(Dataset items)

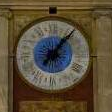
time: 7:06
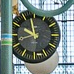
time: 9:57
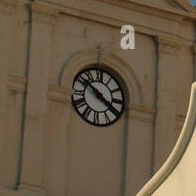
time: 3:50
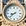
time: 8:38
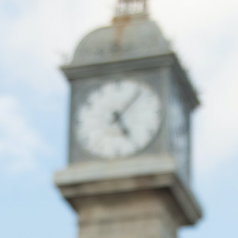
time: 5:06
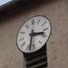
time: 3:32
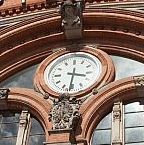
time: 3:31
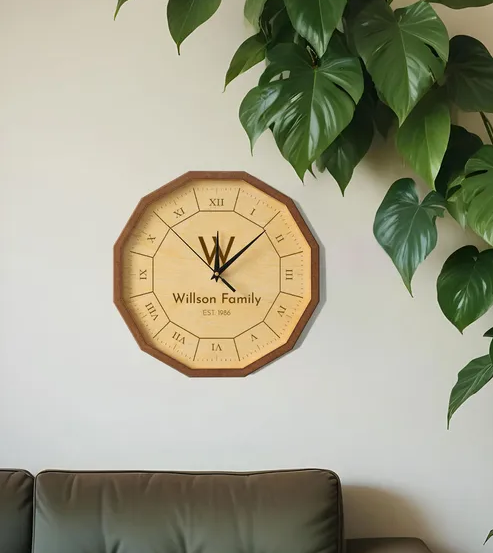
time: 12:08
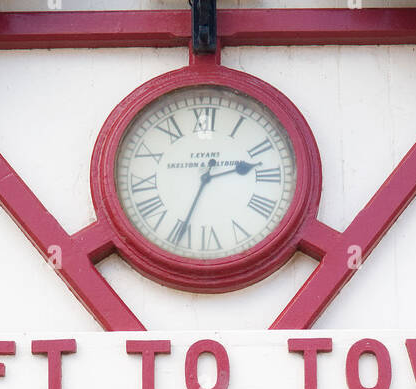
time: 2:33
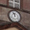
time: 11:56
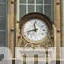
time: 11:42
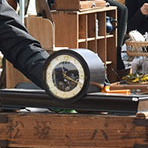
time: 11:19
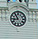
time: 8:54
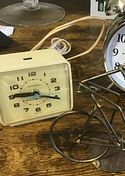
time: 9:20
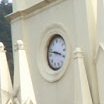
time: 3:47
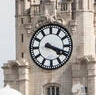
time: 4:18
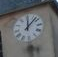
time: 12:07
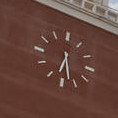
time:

**Task requirements**
Express every line of the material above as a Markdown table with the columns "Row" and "Line," numbering the rows in order and skipping blank lines. Omit the pictures from the table.

**Exercise solution**
| Row | Line |
|---|---|
| 1 | time: 7:06 |
| 2 | time: 9:57 |
| 3 | time: 3:50 |
| 4 | time: 8:38 |
| 5 | time: 5:06 |
| 6 | time: 3:32 |
| 7 | time: 3:31 |
| 8 | time: 12:08 |
| 9 | time: 2:33 |
| 10 | time: 11:56 |
| 11 | time: 11:42 |
| 12 | time: 11:19 |
| 13 | time: 8:54 |
| 14 | time: 9:20 |
| 15 | time: 3:47 |
| 16 | time: 4:18 |
| 17 | time: 12:07 |
| 18 | time: |